I understand the appeal of simplicity. (And of course each side believes that it’s not just simple–it’s right. All the data say so after all!) It’s so exciting when you find the lever that moves the world. And we oh so want such a lever to exist. That desire for simplicity is so powerful. Finally there’s a tool that explains everything. Unfortunately, that leads to the narrative fallacy, the view that after the fact, I can connect the dots to create the picture that confirms my view. As Cafe Hayek reader Sam Thomsen once wrote in a comment:
The Universe is full of dots. Connect the right ones and you can draw anything. The important question is not whether the dots you picked are really there, but why you chose to ignore all the others.

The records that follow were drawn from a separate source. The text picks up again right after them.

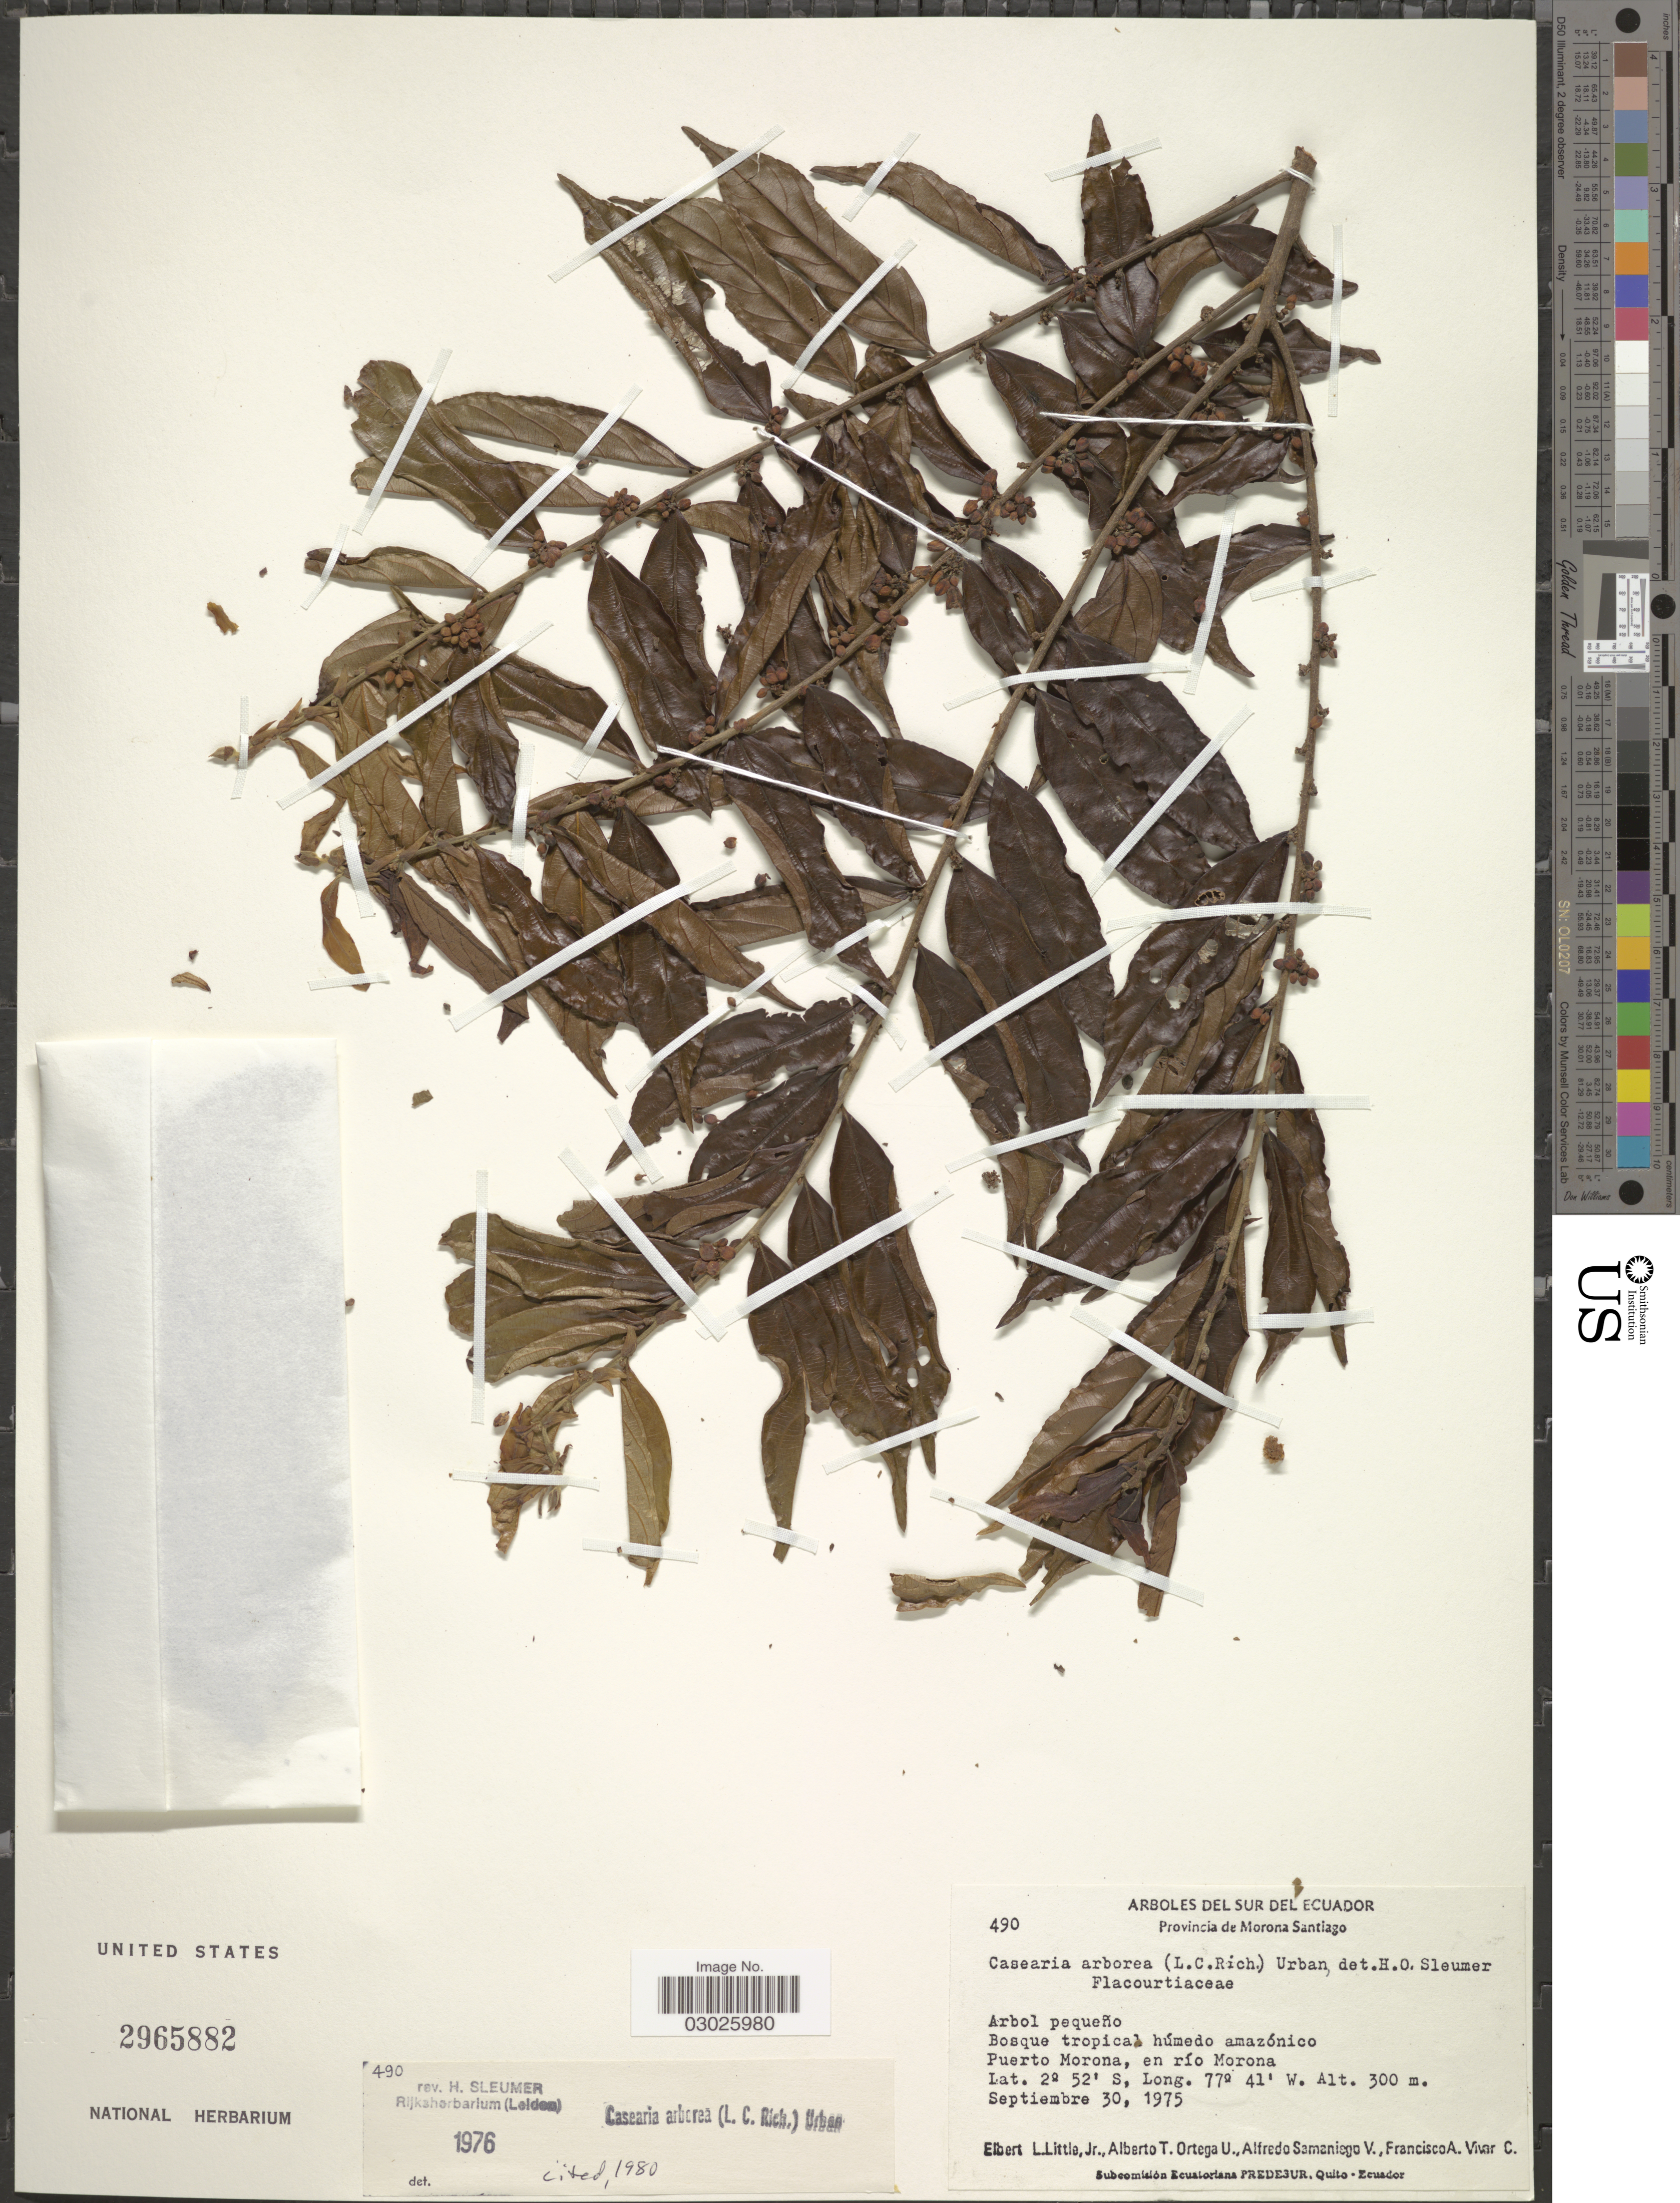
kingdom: Plantae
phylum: Tracheophyta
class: Magnoliopsida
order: Malpighiales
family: Salicaceae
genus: Casearia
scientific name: Casearia arborea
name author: (Rich.) Urb.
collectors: E. L. Little, A. T. Ortega U., A. V. Samaniego & F. A. Vivar C.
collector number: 490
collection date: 1975-09-30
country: Ecuador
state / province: Morona-Santiago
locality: Sur del Ecuador. Bosque tropical húmedo amazónico. Puerto Morona, en río Morona.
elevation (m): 300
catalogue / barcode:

This leads to Keynesians saying that they’re right because surveys show that businesses list inadequate sales as their number one concern. But to say that disappointing sales is the cause of economic troubles is to say nothing at all. It’s a tautology. It ignores the possibility that there is something else going on outside the levers that you want to pull, a factor outside the model that causes spending to be low. A factor that can’t be fixed by more spending by one part of the economy using borrowed money. Something real going on inside the black box that you can’t see and messes up the simple plan of “move lever, fix the economy.”
Or the monetarists who say that well sure, money didn’t do its magic this time, because we used the wrong measure of money or velocity jumped around so we had to take that into account and we didn’t, or the Fed paid interest so the banks didn’t use their reserves.
And of course either side might be right. But what I’ve been thinking is how confident each side is in its views, how disdainful each side is of other factors and how the world is actually a complicated place and that maybe, just maybe, we are all prone to the pretense of knowledge.
One reason I’ve been thinking about this is that the British economy seems to be on the rise (HT: Marginal Revolution). That is awkward for the Nobel Laureate who said of British “austerity”:
The shadow won’t just be cast on the present, but on the longer term…[Britain] will be a weaker economy ten years or even 15 years from now because [it has] failed to provide adequate demand now.
And then there’s this recent paper (HT: Marginal Revolution) on the effect of extending unemployment compensation:
Our estimates imply that most of the persistent increase in unemployment during the Great Recession can be accounted for by the unprecedented extensions of unemployment benefit eligibility.
I don’t know if that paper is right. But it does remind us of the possibility that there are real things going on in the economy that are not amenable to the cures of increased government spending or increases in the supply of money.
The Bard understood something profound:
There are more things in heaven and earth, Horatio,
Than are dreamt of in your philosophy.